**TASK DETAILS**
Go through the listing that follows and write it out exactly. Drop the pictures.

**DATA SEGMENT**

--- START ---

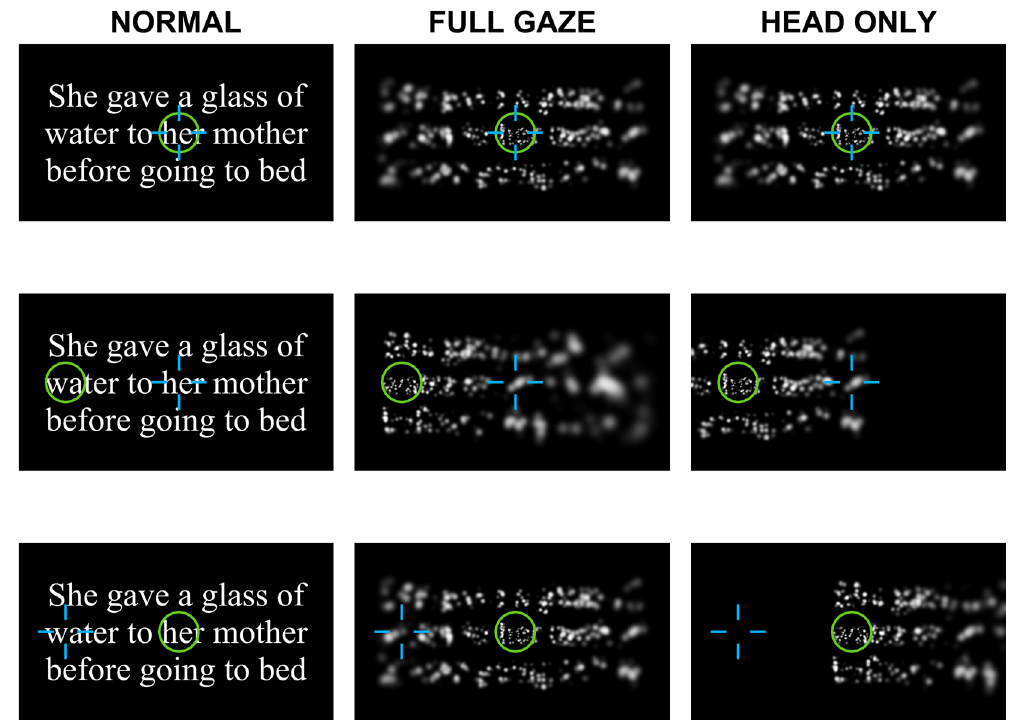
Figure 9. Screen captures from experimental conditions. Example screen shots are shown from the three conditions for an example sentence at the largest font size, 1.4 logMAR. The three columns correspond to the Normal (left column), Full Gaze (middle), and Head Only (right) conditions. The three rows correspond to three different alignment conditions for gaze (green circle) and head (blue cross) positions: the first (top row) contains the stimuli displayed under the three conditions when both the gaze and head positions are straight ahead, at the center of the screen where the subject is looking at the word /her/; the second (center) contains stimuli when the gaze is left (eyes rotated left), but the head is straight such that the subject’s gaze is on /water/, but the camera remains directed at /her/; the third (bottom) is for the gaze straight (eyes counter-rotated right) and head left such that the gaze is again on /her/, but the camera is on /water/. When the eyes are deviated from straight forward in the head, the resulting disagreement between gaze and head position creates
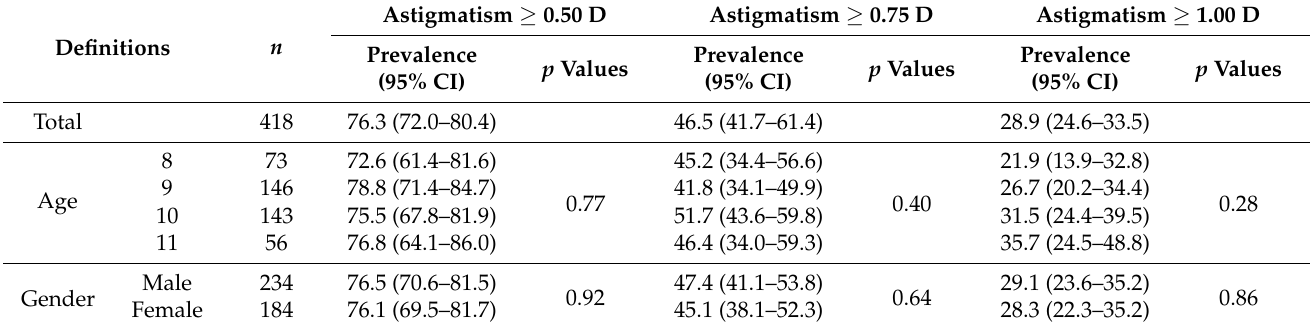
Table 1. Comparisons of prevalence of different definitions of astigmatism across age and gender.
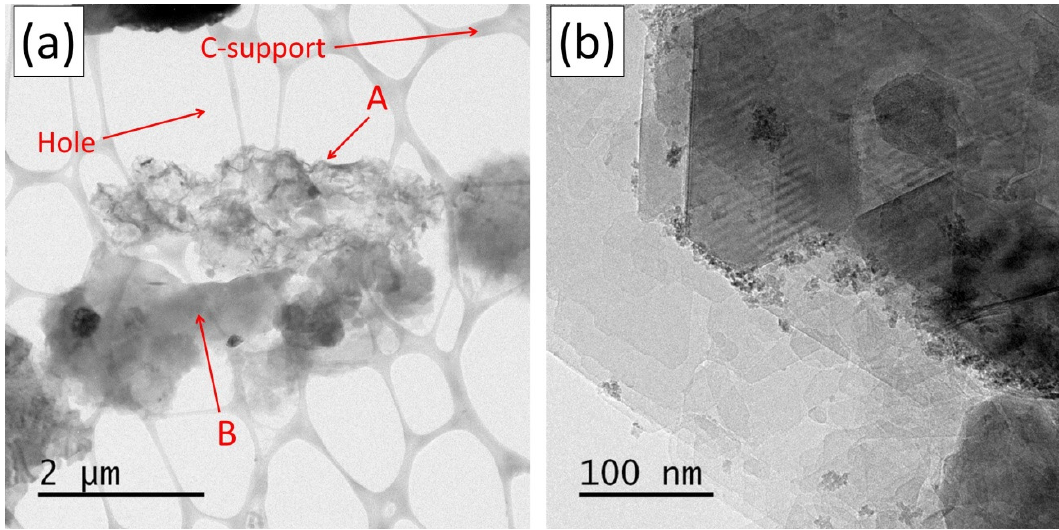
Figure 2. TEM images of the sub-2 µm total clay fraction of the contaminant solids. ( a ) Low magnification image showing two types of clay aggregates (A and B, see text), ( b ) Higher magnification image showing face-to-face stacking of clay mineral platelets and the presence of metal oxide nanoparticles dispersed on the clay mineral surfaces.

--- END ---

**EXPECTED ANSWER**
Figure 9. Screen captures from experimental conditions. Example screen shots are shown from the three conditions for an example sentence at the largest font size, 1.4 logMAR. The three columns correspond to the Normal (left column), Full Gaze (middle), and Head Only (right) conditions. The three rows correspond to three different alignment conditions for gaze (green circle) and head (blue cross) positions: the first (top row) contains the stimuli displayed under the three conditions when both the gaze and head positions are straight ahead, at the center of the screen where the subject is looking at the word /her/; the second (center) contains stimuli when the gaze is left (eyes rotated left), but the head is straight such that the subject’s gaze is on /water/, but the camera remains directed at /her/; the third (bottom) is for the gaze straight (eyes counter-rotated right) and head left such that the gaze is again on /her/, but the camera is on /water/. When the eyes are deviated from straight forward in the head, the resulting disagreement between gaze and head position creates
Table 1. Comparisons of prevalence of different definitions of astigmatism across age and gender.
Figure 2. TEM images of the sub-2 µm total clay fraction of the contaminant solids. ( a ) Low magnification image showing two types of clay aggregates (A and B, see text), ( b ) Higher magnification image showing face-to-face stacking of clay mineral platelets and the presence of metal oxide nanoparticles dispersed on the clay mineral surfaces.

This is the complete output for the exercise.